Reps back INEC on delisted parties

on   /   in News 12:33 am   /   Comments

By Emman Ovuakporie

ABUJA—House of Representatives Committee on Electoral Matters, weekend, threw its weight behind the decision of Independent National Electoral Commission, INEC, to de-list 28 political parties.

The committee also disclosed that the Budget Office diverted a huge but undisclosed sum meant for INEC in the 2012 budget to a secret account, before the money was quickly returned to the commission when the legislators intervened.

The apex electoral body is empowered by Electoral Act 2010 as amended, and the 1999 Constitution to de-register political parties that would have defaulted on certain provisions relating to their existence in Nigeria.

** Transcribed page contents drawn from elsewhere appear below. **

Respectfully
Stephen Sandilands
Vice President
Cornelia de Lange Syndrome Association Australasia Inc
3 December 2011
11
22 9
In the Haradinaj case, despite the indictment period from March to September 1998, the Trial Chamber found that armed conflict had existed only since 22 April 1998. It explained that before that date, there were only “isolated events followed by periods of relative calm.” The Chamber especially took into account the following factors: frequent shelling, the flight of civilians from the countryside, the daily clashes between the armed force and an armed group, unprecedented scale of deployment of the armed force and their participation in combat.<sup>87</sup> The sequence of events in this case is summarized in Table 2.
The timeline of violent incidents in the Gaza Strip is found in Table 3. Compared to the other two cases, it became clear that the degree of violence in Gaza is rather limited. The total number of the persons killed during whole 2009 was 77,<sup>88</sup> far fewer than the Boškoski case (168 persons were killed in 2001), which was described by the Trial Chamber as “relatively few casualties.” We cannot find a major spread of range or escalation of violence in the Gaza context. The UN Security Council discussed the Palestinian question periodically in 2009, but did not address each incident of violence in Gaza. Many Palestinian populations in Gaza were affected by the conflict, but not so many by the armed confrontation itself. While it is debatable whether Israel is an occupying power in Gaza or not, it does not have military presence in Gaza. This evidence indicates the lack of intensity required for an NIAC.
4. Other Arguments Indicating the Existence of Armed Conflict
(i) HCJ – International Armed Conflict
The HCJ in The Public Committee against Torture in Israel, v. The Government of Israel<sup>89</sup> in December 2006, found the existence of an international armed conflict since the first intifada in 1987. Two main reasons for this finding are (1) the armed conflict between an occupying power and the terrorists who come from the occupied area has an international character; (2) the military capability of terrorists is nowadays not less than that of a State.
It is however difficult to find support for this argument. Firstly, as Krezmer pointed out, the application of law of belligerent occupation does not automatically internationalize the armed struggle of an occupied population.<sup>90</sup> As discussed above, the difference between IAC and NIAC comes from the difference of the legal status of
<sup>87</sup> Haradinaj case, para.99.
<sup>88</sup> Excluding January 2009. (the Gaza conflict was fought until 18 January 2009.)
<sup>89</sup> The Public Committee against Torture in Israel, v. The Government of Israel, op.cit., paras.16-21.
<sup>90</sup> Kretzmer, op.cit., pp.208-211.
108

Chairman of the Committee, Jerimon Manwe, PDP-Taraba, who gave his committee’s nod to the action of INEC, said the committee had no problems with INEC Chairman, Prof. Attahiru Jega’s decision to de-list the affected parties.

He said: “I, as a lawmaker, made the law, and INEC is supposed to implement the law and they are doing it.

“Why should I summon them for carrying out their duties as they have been asked to do, based on the Constitution?

“We are not saying there is no provision in the law to allow for freedom of association, but those associating must be guided by law. That is why laws are made.

“Laws are made to be obeyed. You are qualified to be President of this country. You are also qualified to be a member of the House of Representatives.

“However, there are guidelines that you need to follow right from the constitution. And so far INEC has done nothing wrong.”

He, however, dismissed suspicions that INEC might have played the script of a Peoples Democratic Party, PDP, agenda to foist a single-party system on the country.

He explained that both the constitution and electoral laws were made by all parties in the country, including the affected ones.

On 2015 election, he disclosed that INEC and other stakeholders would hold talks on the loopholes in the previous elections, with the hope of addressing them in subsequent polls.

Manwe said: “Was it PDP that wrote the constitution or the electoral act? The electoral act was the product of all political parties; we had APGA, PRP, ACN, ANPP, and several other parties who sat and made these laws.”